What you will do ▸ Locate the word "Videos" in the material, then show every line that holds it.

Top of Dataset content

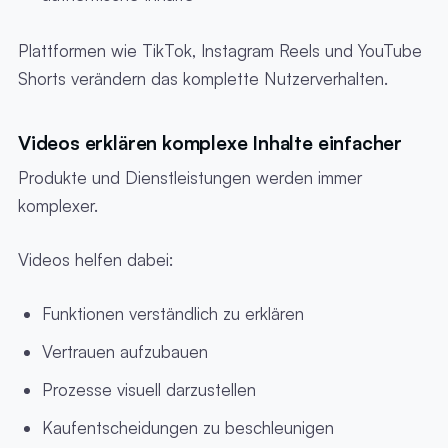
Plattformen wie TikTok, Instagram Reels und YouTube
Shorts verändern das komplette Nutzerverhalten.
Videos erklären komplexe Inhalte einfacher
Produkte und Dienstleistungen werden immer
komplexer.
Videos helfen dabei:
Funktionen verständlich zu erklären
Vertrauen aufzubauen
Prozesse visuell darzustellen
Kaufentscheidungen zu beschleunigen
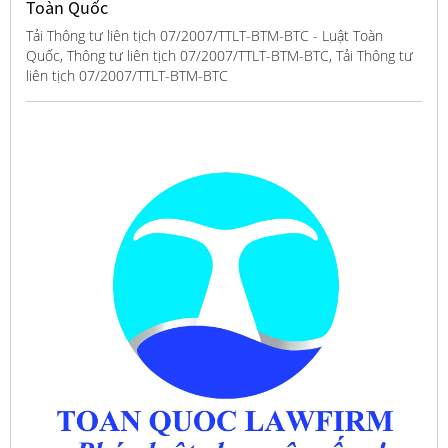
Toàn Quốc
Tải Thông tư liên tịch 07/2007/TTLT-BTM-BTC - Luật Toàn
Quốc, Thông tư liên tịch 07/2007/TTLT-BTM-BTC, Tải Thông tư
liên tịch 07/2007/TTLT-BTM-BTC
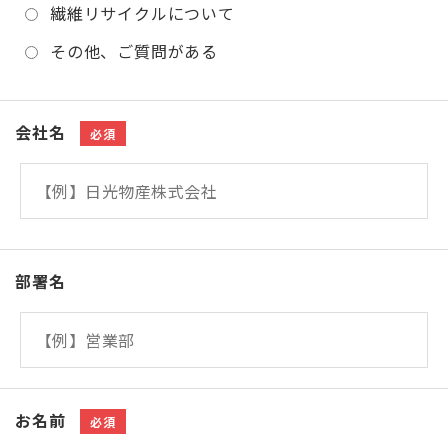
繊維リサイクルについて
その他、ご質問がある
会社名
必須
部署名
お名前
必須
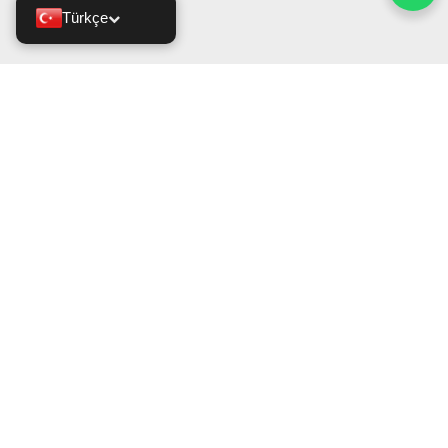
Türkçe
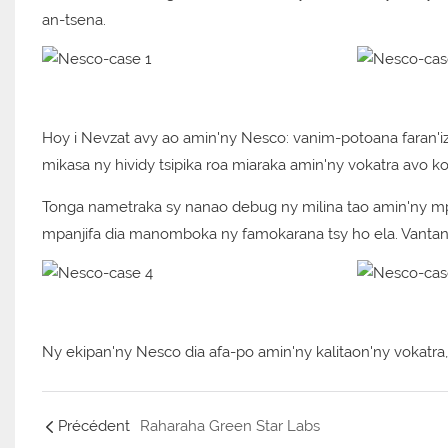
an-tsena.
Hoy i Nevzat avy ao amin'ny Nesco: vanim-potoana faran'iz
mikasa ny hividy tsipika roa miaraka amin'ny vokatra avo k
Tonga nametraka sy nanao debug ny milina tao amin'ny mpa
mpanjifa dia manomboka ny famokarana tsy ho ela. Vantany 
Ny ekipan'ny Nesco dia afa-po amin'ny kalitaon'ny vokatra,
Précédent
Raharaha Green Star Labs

Bottom of Dataset content
Top of Dataset content

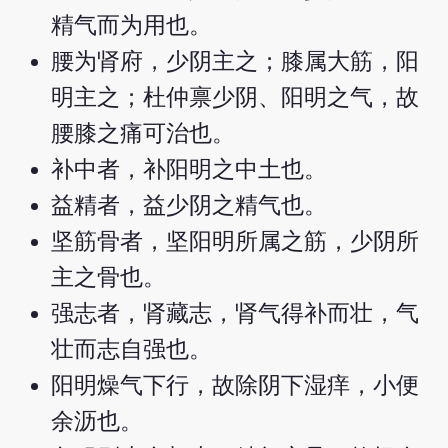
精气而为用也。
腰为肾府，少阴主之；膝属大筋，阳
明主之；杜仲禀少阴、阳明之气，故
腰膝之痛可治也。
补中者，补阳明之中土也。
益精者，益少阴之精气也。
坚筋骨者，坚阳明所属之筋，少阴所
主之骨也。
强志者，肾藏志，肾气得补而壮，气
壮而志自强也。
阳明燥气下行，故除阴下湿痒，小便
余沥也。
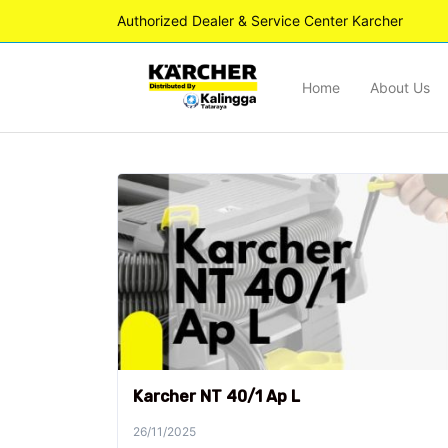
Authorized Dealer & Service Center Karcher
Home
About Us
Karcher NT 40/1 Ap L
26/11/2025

Bottom of Dataset content

Reply ▸
Videos erklären komplexe Inhalte einfacher
Videos helfen dabei:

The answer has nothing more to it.